BMW has a rich history when it comes to solid, driver focused cars, and the new 3 Series is no exception. Strictly speaking the 3 Series shouldn’t be compared to the the C-class, or even the A4, but it does, and for good reason.
This exceptional car has very little strangeness to it, except for the blue strip that runs through most of the cabin. There is nothing wrong with it per se, but it does on occasion come off as cheap, especially when touched.
Another interesting design feature is the gauge cluster. BMW has stuck with the very old fashioned orange back lighting comes to the dials and buttons, but the seamlessly integrated digital displays inside the cluster makes it modern and retro at the same time. It doesn’t take very long to get used to, and for some reason, it works.
A small chime will sound when you leave open the door, don’t buckle up, forget to put the car in park (or drive) or leave the lights on. This all fine and dandy, but in this case, these chimes sounds less like something from a car, and more like an error message from a older version of Microsoft Windows. I know Microsoft have developed some of the software for BMW, but we don’t need to be reminded of it.
The buttons. The sweet little buttons. It doesn’t feel cheap, but it does make you question yourself every now and again. I thought I pushed the button to roll down the windows, but I had to press it again, just to make sure.
Adopting a rather aggressive stance, this 3 series is lower than you would expect, and while the rear wheels looks a bit small on the standard models, the Alloys that comes with the M package does seem to fix the perspective problem.
Heritage is preserved as well. You still get the L-shape hidden in the tail lights, the shark fin antenna completes the roof line as it did in previous models, and the twin kidney grille is now more prominent. It is a really good looking car, with loads of small details that require attention.
Despite it being rather low, there is no lack of cabin space. The height adjustable seats makes sure there is enough headroom, and legroom for the rear seated passengers. I did find getting that perfect driving position required some fiddling, so much fiddling in fact that I had to get out of the car to allow for precise adjustments.
This 320i was fitted with the sport seats. Some may find it a bit snug, but it is quite comfortable. Small detail that could be found outside carries over to the inside. Thin blue threads breaks the black of the leather, while subtle textures on the console takes away any smooth surfaces.
Nothing feels out of reach, or requires effort, but you will need to look twice in some cases if you want to change from radio to media on the infotainment system for example.
One main issue I have is where the warnings and notifications are displayed. If you don’t set your steering position properly, you will not be able to see it clearly.
Road noise is also more than you would expect from something like this, but it still is acceptable. The biggest issue I have is with the sunroof. The wind noise emanating from that thing may drive some people nuts, but, once again, to have the sun shine on your bald patch just makes life so much better!

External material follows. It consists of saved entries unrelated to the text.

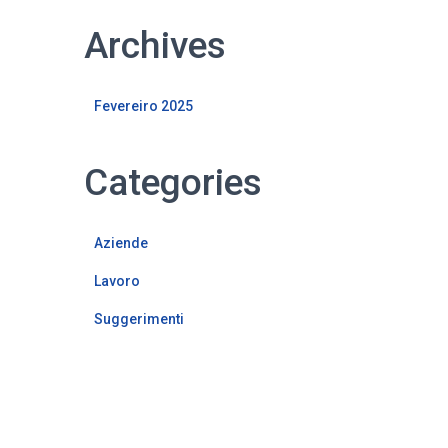
Archives
Fevereiro 2025
Categories
Aziende
Lavoro
Suggerimenti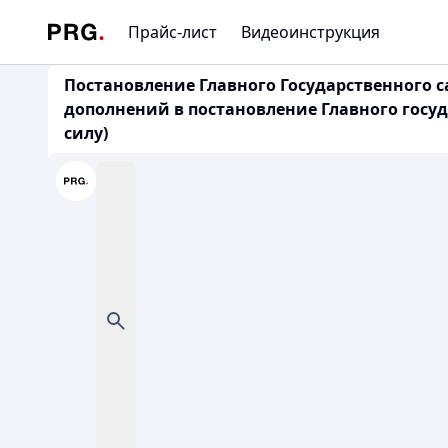
Прайс-лист
Видеоинструкция
Постановление Главного Государственного с
дополнений в постановление Главного госуд
силу)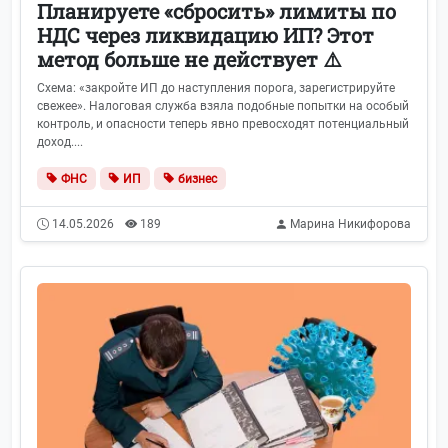
Планируете «сбросить» лимиты по
НДС через ликвидацию ИП? Этот
метод больше не действует ⚠️
Схема: «закройте ИП до наступления порога, зарегистрируйте
свежее». Налоговая служба взяла подобные попытки на особый
контроль, и опасности теперь явно превосходят потенциальный
доход....
ФНС
ИП
бизнес
14.05.2026
189
Марина Никифорова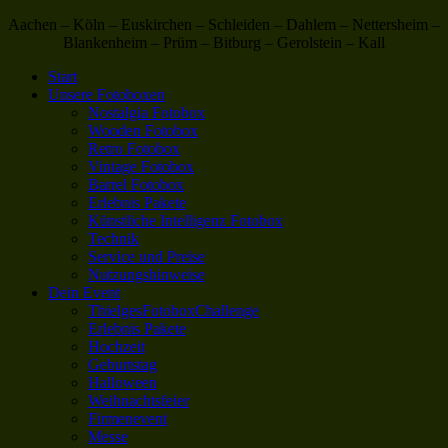
Aachen – Köln – Euskirchen – Schleiden – Dahlem – Nettersheim –
Blankenheim – Prüm – Bitburg – Gerolstein – Kall
Start
Unsere Fotoboxen
Nostalgia Fotobox
Wooden Fotobox
Retro Fotobox
Vintage Fotobox
Barrel Fotobox
Erlebnis Pakete
Künstliche Intelligenz Fotobox
Technik
Service und Preise
Nutzungshinweise
Dein Event
ThielgesFotoboxChallenge
Erlebnis Pakete
Hochzeit
Geburtstag
Halloween
Weihnachtsfeier
Firmenevent
Messe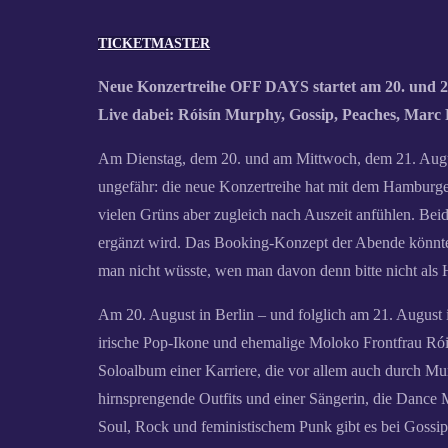
TICKETMASTER
Neue Konzertreihe OFF DAYS startet am 20. und 2
Live dabei: Róisín Murphy, Gossip, Peaches, Marc 
Am Dienstag, dem 20. und am Mittwoch, dem 21. Augu
ungefähr: die neue Konzertreihe hat mit dem Hamburger 
vielen Grüns aber zugleich nach Auszeit anfühlen. Bei
ergänzt wird. Das Booking-Konzept der Abende könnte 
man nicht wüsste, wen man davon denn bitte nicht als
Am 20. August in Berlin – und folglich am 21. August 
irische Pop-Ikone und ehemalige Moloko Frontfrau Rói
Soloalbum einer Karriere, die vor allem auch durch Mu
hirnsprengende Outfits und einer Sängerin, die Dance
Soul, Rock und feministischem Punk gibt es bei Gossi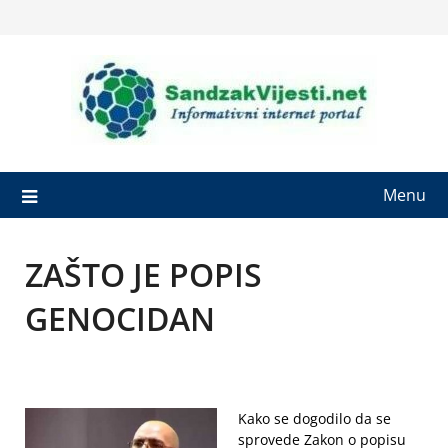
Skip
to
content
Menu
ZAŠTO JE POPIS
GENOCIDAN
Kako se dogodilo da se
sprovede Zakon o popisu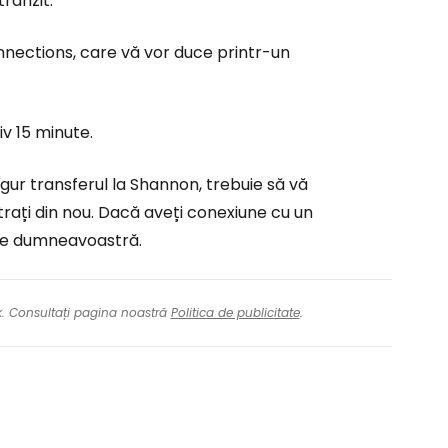
ranzit.
nnections
, care vă vor duce printr-un
iv 15 minute.
ngur transferul la Shannon, trebuie să vă
gistrați din nou. Dacă aveți conexiune cu un
ajele dumneavoastră.
nk. Consultați pagina noastră
Politica de publicitate
.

Mercedes offers comfort, Audi offers technology, and the BMW offers fun. It is built to drive. Steering is precise, throttle response is quick, and when you plant your foot, all hell breaks loose. That is until you change it into Sport +. Gear changes are now even faster and more brutal, the engine revs freely and the speed climbs faster than you would care to know. There is no compromise in this area, in fact, the 8-speed DSG gearbox has to be one of the best I have ever come across. Smooth and precise does not even begin to describe it.
Ride quality can be a bit harsh at times, but it still offers some comfort over bumpy roads. This is mainly due to the M designation, where the suspension is stiffened up.
At speed the car felt a bit light, but it never felt like it was going to let go at any stage, neither did it feel unbalanced, unpredictable or unstable. In fact, it does make you feel like you could try your luck on a track.
This 320i is happy doing legal speeds, but it does keep on reminding you that you are going slow. Its very happy being manhandled, and being driven like a bat out of hell.
This BMW is built for driving. The verdict is still out if I would have the M pack as an added extra, but my mind is made up on the 3 series as a whole. I like driving, and the 3 series offers everything I want, but I am not sure I would enjoy it every day. There are so many good cars in this segment, that despite everything, I will most likely walk away, but in doing so, I know I will regret it one day.